───── MATERIAL SHOWN

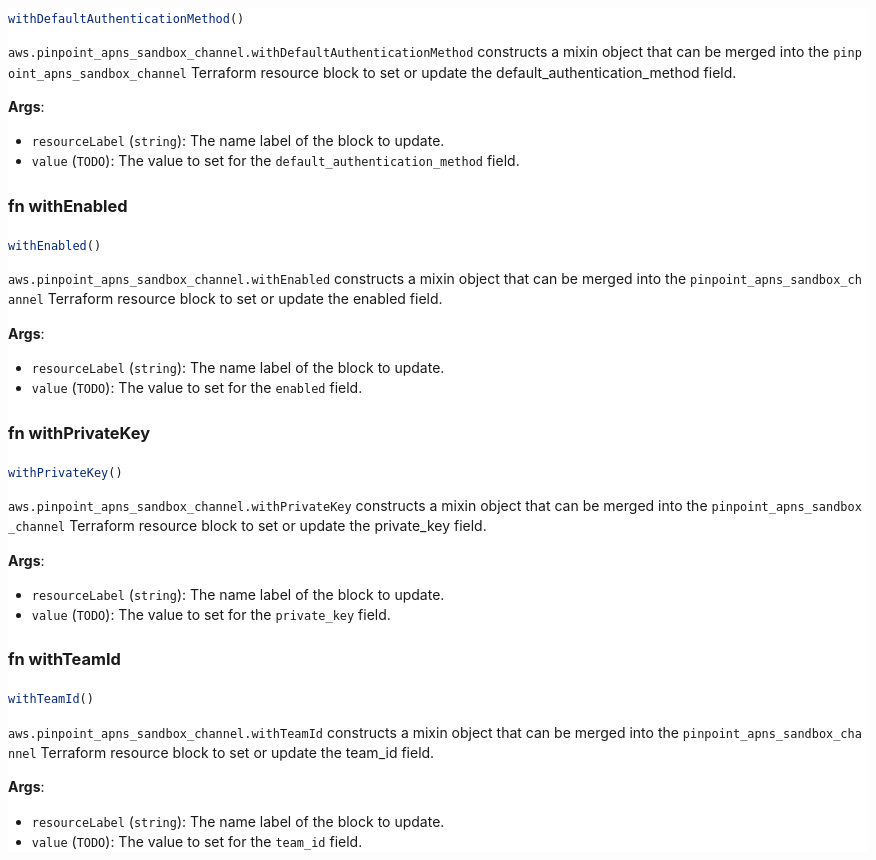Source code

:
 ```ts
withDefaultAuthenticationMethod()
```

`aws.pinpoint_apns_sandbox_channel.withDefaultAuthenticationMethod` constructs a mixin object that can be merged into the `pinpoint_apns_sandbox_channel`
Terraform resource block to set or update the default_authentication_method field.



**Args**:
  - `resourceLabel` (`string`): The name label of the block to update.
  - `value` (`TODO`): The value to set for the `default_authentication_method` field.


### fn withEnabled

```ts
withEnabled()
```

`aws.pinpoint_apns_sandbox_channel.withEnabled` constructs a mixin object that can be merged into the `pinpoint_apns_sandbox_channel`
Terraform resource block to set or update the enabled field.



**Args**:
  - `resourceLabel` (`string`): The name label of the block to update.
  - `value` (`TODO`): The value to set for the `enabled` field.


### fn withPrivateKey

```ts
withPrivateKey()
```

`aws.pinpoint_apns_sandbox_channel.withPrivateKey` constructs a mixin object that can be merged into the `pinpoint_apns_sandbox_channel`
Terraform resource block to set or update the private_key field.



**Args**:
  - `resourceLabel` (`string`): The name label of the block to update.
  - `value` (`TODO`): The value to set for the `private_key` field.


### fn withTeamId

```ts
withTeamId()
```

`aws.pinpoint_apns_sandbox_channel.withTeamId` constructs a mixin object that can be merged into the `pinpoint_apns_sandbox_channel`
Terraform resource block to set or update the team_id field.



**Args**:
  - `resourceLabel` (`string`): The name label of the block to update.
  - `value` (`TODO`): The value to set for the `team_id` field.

──────────

**GOAL OF THE EXERCISE:**
Whenever images occur above, omit them and retype each line exactly as it stands.

**WRITTEN RESPONSE:**
Source code

:
 ```ts
withDefaultAuthenticationMethod()
```

`aws.pinpoint_apns_sandbox_channel.withDefaultAuthenticationMethod` constructs a mixin object that can be merged into the `pinpoint_apns_sandbox_channel`
Terraform resource block to set or update the default_authentication_method field.



**Args**:
  - `resourceLabel` (`string`): The name label of the block to update.
  - `value` (`TODO`): The value to set for the `default_authentication_method` field.


### fn withEnabled

```ts
withEnabled()
```

`aws.pinpoint_apns_sandbox_channel.withEnabled` constructs a mixin object that can be merged into the `pinpoint_apns_sandbox_channel`
Terraform resource block to set or update the enabled field.



**Args**:
  - `resourceLabel` (`string`): The name label of the block to update.
  - `value` (`TODO`): The value to set for the `enabled` field.


### fn withPrivateKey

```ts
withPrivateKey()
```

`aws.pinpoint_apns_sandbox_channel.withPrivateKey` constructs a mixin object that can be merged into the `pinpoint_apns_sandbox_channel`
Terraform resource block to set or update the private_key field.



**Args**:
  - `resourceLabel` (`string`): The name label of the block to update.
  - `value` (`TODO`): The value to set for the `private_key` field.


### fn withTeamId

```ts
withTeamId()
```

`aws.pinpoint_apns_sandbox_channel.withTeamId` constructs a mixin object that can be merged into the `pinpoint_apns_sandbox_channel`
Terraform resource block to set or update the team_id field.



**Args**:
  - `resourceLabel` (`string`): The name label of the block to update.
  - `value` (`TODO`): The value to set for the `team_id` field.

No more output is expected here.